As a further measure to prevent participation bias, we have adjusted the multivariable models for factors which were different between subjects included in and excluded from the study(Reference Savitz45). Another limiting factor may be reliance on self-reported lifestyle characteristics, such as physical activity, which may be subject to recall bias(Reference Wareham46).

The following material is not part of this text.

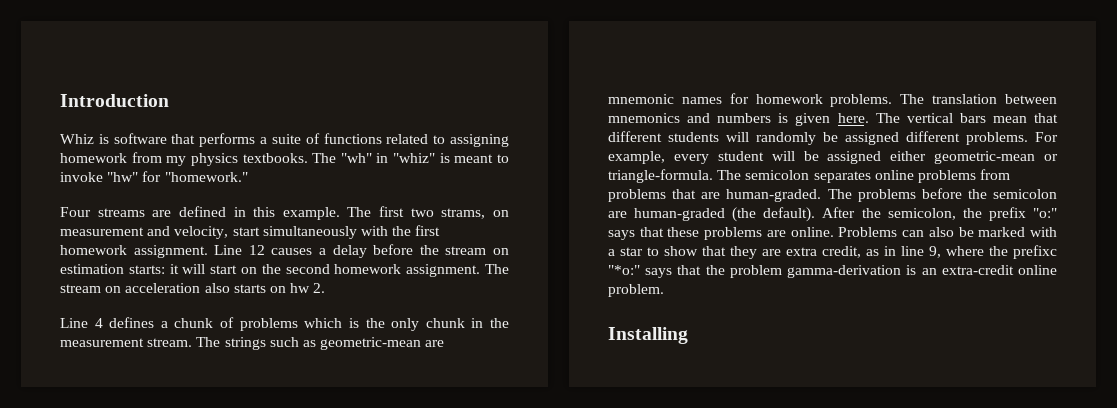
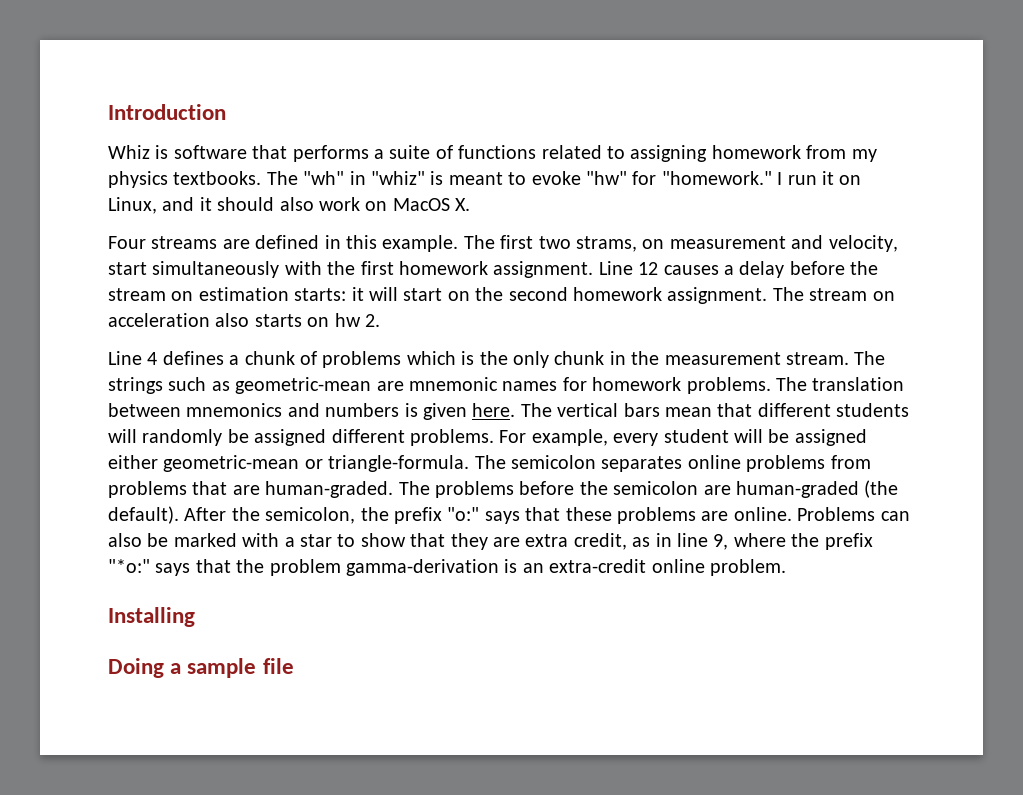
[60,172,103,182] invoke -> [531,171,581,185] evoke
(248, 177) none -> [777,171,862,185] [108,197,471,214] I run it on Linux, and it should also work on MacOS X.
[1013,245,1057,259] prefixc -> [824,533,873,550] prefix
(688, 335) none -> [108,658,294,678] // Doing a sample file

In conclusion, despite the increasing prevalence of obesity worldwide, little is known about the association between diet quality and change in obesity measures over extended periods of time. Our findings add longitudinal evidence to the knowledge that weight gain is a problem which is widespread in the adult population, affecting both men and women. In the present study, men with a higher DGI score were less likely to gain BMI and WC and to change from normal to overweight over time. Men with the lowest diet quality score gained more than two-fold in BMI and WC (non-significantly) as compared to their counterparts with highest ranking of the score. Our findings of no association between diet quality and change in obesity measures in women indicate that the current obesity epidemic does not discriminate in its effects across groups of adult women with different diet quality levels and this remains to be further elucidated.
Acknowledgements
We thank the Nambour Skin Cancer Study participants for their continued support. We also thank Maria Celia Hughes and Torukiri Ibiebele for their contributions to collection and preparation of the anthropometric and dietary data, and particularly Maria Celia Hughes for assistance in statistical analysis. This study was supported by National Health and Medical Research Council of Australia (data collection). S. A. was supported by a University of Queensland Graduate School Research Travel Grant, a Top-Up Scholarship from the Queensland Institute of Medical Research and a World Bank Scholarship. S. A. contributed to the statistical analysis and writing of the manuscript; J. C. v. d. P. conceived the analysis plan, technical assistance in statistical analysis and assistance in writing the manuscript; G. M. W. provided technical assistance in statistical analysis; G. C. M. contributed to technical assistance and assistance in writing the manuscript; and P. H. L. provided significant advice, technical assistance in interpretation and assistance in writing the manuscript. None of the authors had a conflict of interest.